Dass er ein angepasster Karrierist ist, kann man ihm sicher nicht vorwerfen."
Sven Schuster (SPD-Fraktionsvorsitzender im Stadtrat Kronach): "Ich habe Jonas Geissler im Rat schon als jemanden erlebt, der eine Meinung vertreten kann und der auch schon gegen seine Partei gestimmt hat", erklärt Schuster. Und dass sich Geissler zu Wort melde, sei in einem demokratischen Staat in Ordnung. "Man kann sich als Bundesbürger zu jedem Thema äußern."
Michael Zwingmann (FW-Fraktionsvorsitzender im Stadtrat Kronach): "Damit, dass man rechtspopulistische Parteien nicht unterstützen darf, hat Jonas Geissler recht", stellt Zwingmann klar. Natürlich gebe es in Deutschland politischen Handlungsbedarf, aber Parolen seien da keine Hilfe, wendet er sich an rechtspopulistische Kräfte.
Zu Geissler sagt er: "Ich kenne ihn schon als einen, mit dem man diskutieren kann, der eine politische Linie hat."

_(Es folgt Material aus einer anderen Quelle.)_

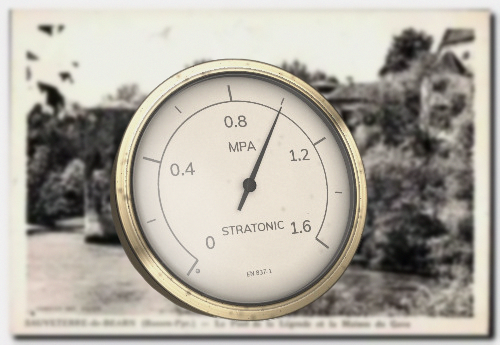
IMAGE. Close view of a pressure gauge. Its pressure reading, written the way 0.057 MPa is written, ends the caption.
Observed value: 1 MPa
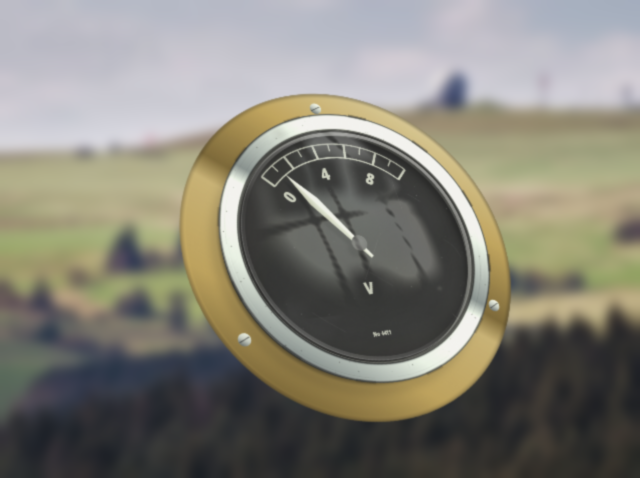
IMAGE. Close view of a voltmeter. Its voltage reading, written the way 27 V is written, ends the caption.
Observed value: 1 V
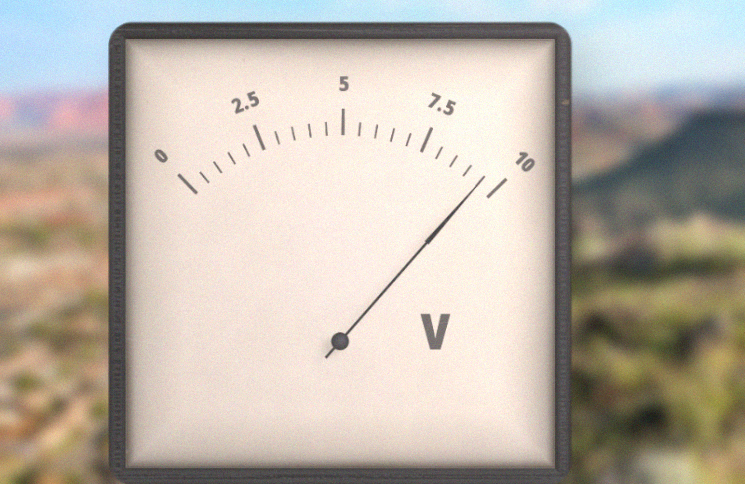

Kommentar von Marco Meißner
Der Aufbruch sucht nach seiner Bühne
Eine fehlende klare Kante mahnt der "Konservative Aufbruch" beim JU-Bezirksvorsitzenden Jonas Geissler an. Parteikollegen, Mitbewerber, aber auch wir Journalisten haben Geissler unter anderem im Kronacher Stadtrat schon anders erlebt. Da ist er durchaus ein Freund klarer Worte - auch wenn seine Ansichten von der anderen Seite nicht geteilt werden. Pflegeleicht ist anders. Doch die Wortwechsel sind bisher sachbezogen und oberhalb der Gürtellinie ausgetragen worden.
Dass er in seiner Partei Ämter erreicht hat, nutzen der KA und seine Sympathisanten nun dazu, Geissler im Internet als aalglatten Karrieristen darzustellen.
Ok, der Kronacher hat in den Reihen seiner Partei schon Posten erreicht. Das ist ja auch legitim. Die Frage, ob es sein Ziel ist, weiter auf dieser Leiter zu klettern, kann letztlich nur er beantworten.
In einer völlig von diesem Thema abgetrennten Diskussion nun aber diese Erfolge als Argument zu nutzen, warum die Meinung Geisslers und seiner Gruppierung parteiintern nichts wert sein soll, klingt sehr nach gekränktem Stolz. Und es klingt nach einer Splittergruppe, die selbst nicht im Rampenlicht steht und verzweifelt nach einer Bühne für sich sucht.